Coach PO Michael Oleksyn, a member of the original winning team in ’87 and who last year coached the side to victory, will this year be joined by a new co-coach CPO Jamie McGinley, who predicted a tough challenge ahead to retain the trophy.

“Navy has never, ever, successfully defended the cup - we’ve won it twice, but never defended it,” he said.
He said the quality of last year’s competition is a measure of what to anticipate.

“Air Force were unlucky to lose to Army, and Navy did beat [Army], so it’s going to make for a very good competition in the next couple of years,” CPO McGinley said.

“We hope to field a stronger and fitter side than we did last year, and certainly those who played last year have a taste for the minimum standard that they need to be at to be competitive.
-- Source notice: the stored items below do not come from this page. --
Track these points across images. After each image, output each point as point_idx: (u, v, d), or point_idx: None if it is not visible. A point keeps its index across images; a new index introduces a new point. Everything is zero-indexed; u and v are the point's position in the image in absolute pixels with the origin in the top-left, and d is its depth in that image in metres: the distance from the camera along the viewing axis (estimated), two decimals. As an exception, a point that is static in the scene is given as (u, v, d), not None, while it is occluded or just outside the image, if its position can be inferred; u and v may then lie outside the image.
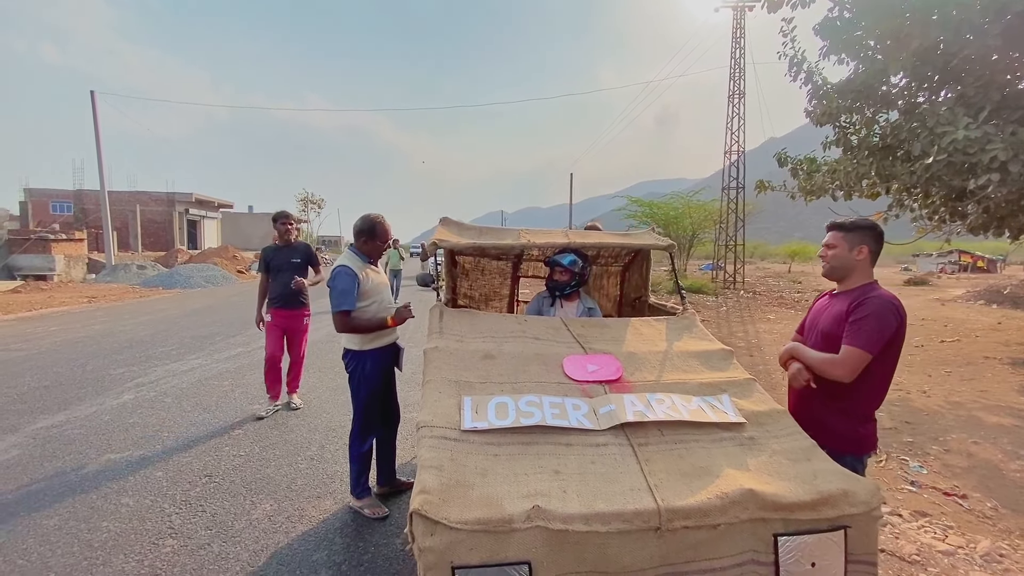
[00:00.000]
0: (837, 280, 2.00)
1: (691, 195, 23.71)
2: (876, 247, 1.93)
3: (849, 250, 1.92)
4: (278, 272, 4.18)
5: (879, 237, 1.94)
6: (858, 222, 1.95)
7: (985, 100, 6.51)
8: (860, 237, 1.92)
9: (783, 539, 1.57)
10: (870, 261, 1.92)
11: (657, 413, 1.87)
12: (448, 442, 1.73)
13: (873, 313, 1.78)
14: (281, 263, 4.19)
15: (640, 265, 3.46)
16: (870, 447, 1.93)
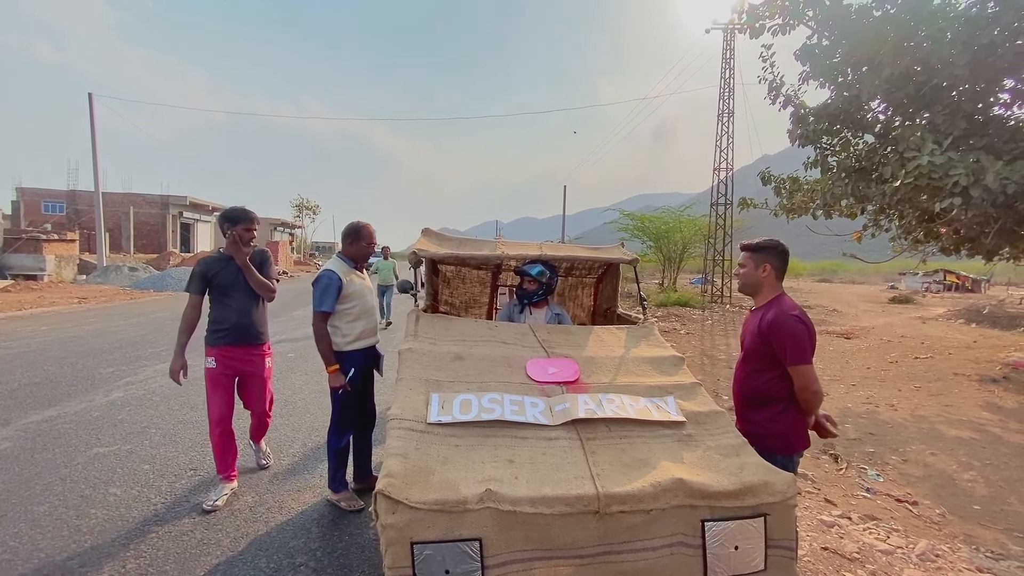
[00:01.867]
0: (750, 295, 2.27)
1: (682, 210, 24.08)
2: (780, 264, 2.17)
3: (755, 268, 2.17)
4: (226, 293, 2.89)
5: (783, 255, 2.18)
6: (762, 243, 2.20)
7: (952, 127, 6.83)
8: (764, 256, 2.17)
9: (709, 524, 1.76)
10: (775, 277, 2.17)
11: (606, 411, 2.05)
12: (414, 433, 1.91)
13: (788, 333, 2.02)
14: (229, 281, 2.88)
15: (612, 278, 3.67)
16: (801, 445, 2.13)
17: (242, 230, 2.89)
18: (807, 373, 2.01)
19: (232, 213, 2.91)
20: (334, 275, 2.73)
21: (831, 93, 8.78)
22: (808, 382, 2.01)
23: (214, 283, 2.90)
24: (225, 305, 2.91)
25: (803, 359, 2.01)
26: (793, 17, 8.17)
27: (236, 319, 2.92)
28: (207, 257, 2.97)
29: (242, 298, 2.94)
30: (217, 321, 2.92)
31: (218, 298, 2.92)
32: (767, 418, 2.12)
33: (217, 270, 2.90)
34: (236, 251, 2.85)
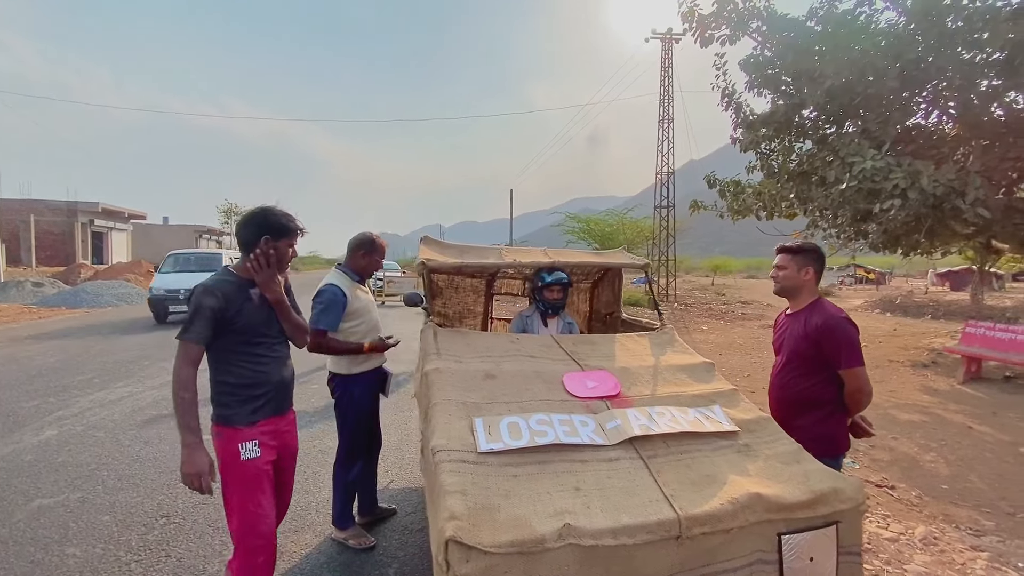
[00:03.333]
0: (787, 297, 2.28)
1: (625, 212, 24.81)
2: (820, 268, 2.19)
3: (797, 271, 2.17)
4: (258, 339, 1.93)
5: (821, 259, 2.21)
6: (804, 246, 2.22)
7: (884, 135, 7.43)
8: (806, 259, 2.18)
9: (786, 537, 1.70)
10: (815, 280, 2.19)
11: (660, 426, 1.96)
12: (467, 465, 1.72)
13: (843, 336, 2.04)
14: (263, 319, 1.94)
15: (612, 282, 3.61)
16: (845, 447, 2.15)
17: (285, 246, 1.93)
18: (862, 374, 2.03)
19: (273, 218, 1.90)
20: (338, 290, 2.47)
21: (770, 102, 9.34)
22: (863, 383, 2.04)
23: (236, 324, 1.84)
24: (259, 357, 1.91)
25: (859, 361, 2.03)
26: (738, 29, 8.59)
27: (280, 376, 1.98)
28: (216, 282, 1.85)
29: (280, 345, 2.01)
30: (252, 383, 1.89)
31: (245, 348, 1.88)
32: (814, 421, 2.12)
33: (240, 303, 1.85)
34: (270, 279, 1.89)
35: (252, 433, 1.88)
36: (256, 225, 1.89)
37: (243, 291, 1.88)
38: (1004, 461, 4.55)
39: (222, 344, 1.85)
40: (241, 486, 1.85)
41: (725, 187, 11.43)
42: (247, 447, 1.86)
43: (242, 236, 1.90)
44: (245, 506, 1.85)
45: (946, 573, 2.64)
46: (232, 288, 1.86)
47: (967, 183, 6.31)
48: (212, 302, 1.78)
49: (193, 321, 1.76)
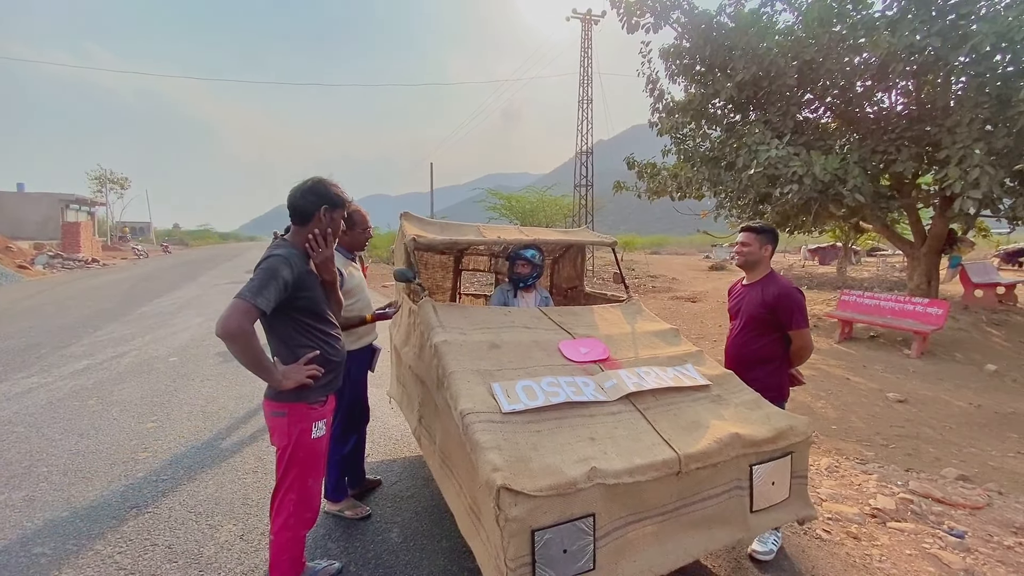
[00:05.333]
0: (747, 270, 2.68)
1: (545, 190, 25.41)
2: (775, 246, 2.62)
3: (759, 248, 2.57)
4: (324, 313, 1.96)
5: (777, 238, 2.63)
6: (765, 227, 2.62)
7: (784, 126, 8.39)
8: (767, 239, 2.59)
9: (756, 467, 2.08)
10: (770, 256, 2.61)
11: (649, 383, 2.26)
12: (495, 424, 1.90)
13: (795, 303, 2.48)
14: (323, 295, 1.97)
15: (573, 258, 3.87)
16: (788, 394, 2.62)
17: (340, 218, 1.92)
18: (807, 334, 2.51)
19: (332, 188, 1.87)
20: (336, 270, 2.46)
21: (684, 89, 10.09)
22: (808, 341, 2.52)
23: (302, 300, 1.80)
24: (327, 335, 1.92)
25: (807, 323, 2.48)
26: (661, 18, 9.12)
27: (343, 354, 2.04)
28: (290, 253, 1.78)
29: (335, 319, 2.03)
30: (325, 361, 1.89)
31: (316, 324, 1.88)
32: (767, 374, 2.56)
33: (307, 279, 1.82)
34: (329, 259, 1.90)
35: (323, 412, 1.92)
36: (317, 195, 1.85)
37: (306, 264, 1.85)
38: (875, 405, 5.54)
39: (293, 319, 1.82)
40: (307, 464, 1.87)
41: (643, 169, 12.21)
42: (319, 426, 1.89)
43: (301, 205, 1.85)
44: (305, 482, 1.88)
45: (848, 492, 3.28)
46: (301, 263, 1.81)
47: (848, 172, 7.37)
48: (288, 274, 1.72)
49: (267, 286, 1.67)
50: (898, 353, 7.58)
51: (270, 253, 1.77)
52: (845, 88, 8.51)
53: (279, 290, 1.70)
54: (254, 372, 1.69)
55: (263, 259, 1.75)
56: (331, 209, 1.88)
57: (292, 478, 1.83)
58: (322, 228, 1.86)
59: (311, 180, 1.88)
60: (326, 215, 1.87)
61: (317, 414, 1.88)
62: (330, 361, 1.91)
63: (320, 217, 1.85)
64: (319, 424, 1.88)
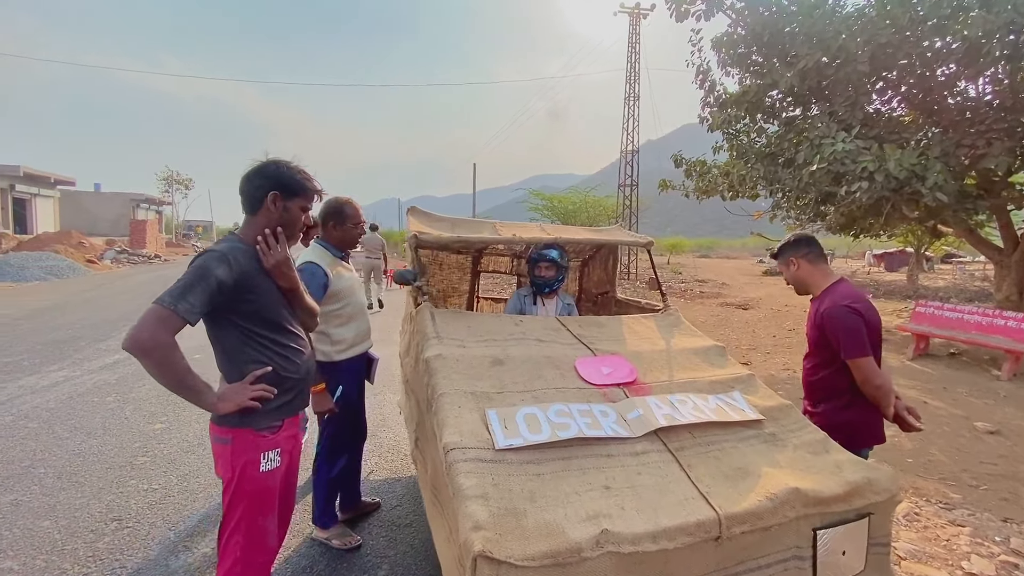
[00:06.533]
0: (806, 293, 2.22)
1: (588, 191, 24.83)
2: (804, 251, 2.14)
3: (787, 268, 2.19)
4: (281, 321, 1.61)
5: (799, 241, 2.17)
6: (779, 246, 2.23)
7: (852, 118, 7.57)
8: (786, 254, 2.19)
9: (821, 532, 1.62)
10: (812, 263, 2.13)
11: (685, 415, 1.83)
12: (485, 464, 1.53)
13: (840, 325, 1.95)
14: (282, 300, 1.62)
15: (604, 260, 3.46)
16: (869, 440, 2.09)
17: (298, 209, 1.59)
18: (864, 366, 1.93)
19: (285, 172, 1.55)
20: (318, 269, 2.16)
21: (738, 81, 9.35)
22: (868, 375, 1.92)
23: (252, 305, 1.50)
24: (284, 347, 1.58)
25: (858, 351, 1.92)
26: (714, 5, 8.47)
27: (307, 369, 1.68)
28: (231, 248, 1.47)
29: (300, 330, 1.70)
30: (279, 379, 1.56)
31: (269, 334, 1.55)
32: (832, 410, 2.07)
33: (255, 279, 1.50)
34: (281, 263, 1.53)
35: (276, 440, 1.56)
36: (265, 177, 1.53)
37: (257, 263, 1.52)
38: (960, 435, 4.79)
39: (239, 329, 1.50)
40: (256, 501, 1.54)
41: (692, 167, 11.50)
42: (269, 457, 1.54)
43: (246, 191, 1.53)
44: (254, 521, 1.55)
45: (934, 550, 2.70)
46: (247, 260, 1.49)
47: (928, 168, 6.52)
48: (224, 273, 1.40)
49: (193, 289, 1.35)
50: (985, 374, 6.66)
51: (206, 248, 1.47)
52: (925, 75, 7.60)
53: (209, 293, 1.38)
54: (178, 394, 1.40)
55: (195, 256, 1.45)
56: (285, 197, 1.55)
57: (238, 517, 1.53)
58: (272, 221, 1.54)
59: (264, 161, 1.55)
60: (277, 204, 1.54)
61: (267, 443, 1.54)
62: (286, 379, 1.58)
63: (269, 206, 1.53)
64: (270, 455, 1.54)
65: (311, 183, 1.61)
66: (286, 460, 1.63)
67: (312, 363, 1.73)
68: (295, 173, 1.57)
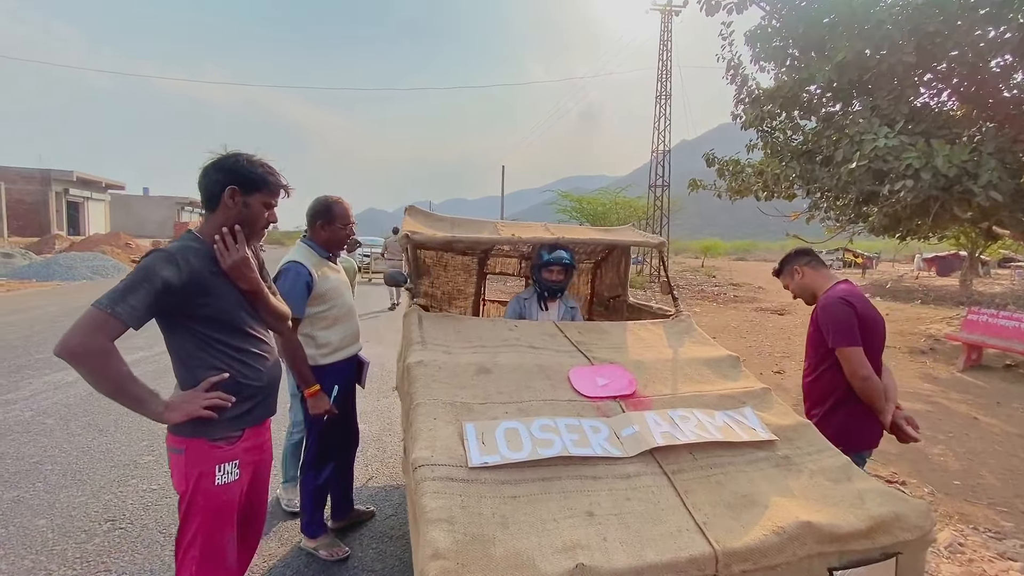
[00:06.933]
0: (814, 301, 2.21)
1: (618, 192, 24.42)
2: (806, 259, 2.21)
3: (792, 279, 2.23)
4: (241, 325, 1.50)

“Obviously Army will come back a lot stronger, certainly for losing, and Air Force, who were very close to beating Army, certainly want a taste because they’ve never won the carnival.

“They’re working very hard behind the scenes not just to be competitive, but to really give the carnival a nudge themselves.”

CPO McGinley said it would be difficult to identify what changes might occur in the team this early in the season, but said he was confident that the lessons learnt by the 2005 team will carried forward.

He said a comprehensive lead-up to the national competition in April has again been structured to pick the best of Navy’s AFL talent, which will start with the Father MacDonald Cup on February 17.

“We will select from that carnival the sides to represent Maritime and Systems Command for the Inter-Command Challenge in March,” he said.

He said that from the sides competing in Inter-Command Challenge, the teams would be selected for interservice competition, and that after that carnival the national squad would be announced.

Additionally, the Navy women’s team is in its second year, and under guidance of CPO Rowan Jennings is looking to continue its winning form after defeating Air Force by 20 points at last year’s national competition.

“They’re really keen to give Army a shake and make a really competitive women’s competition,” CPO McGinley said.
Additionally, Navy and Air Force are negotiating with the Hawthorn Football Club to play a curtain-raiser on the MCG on May 19.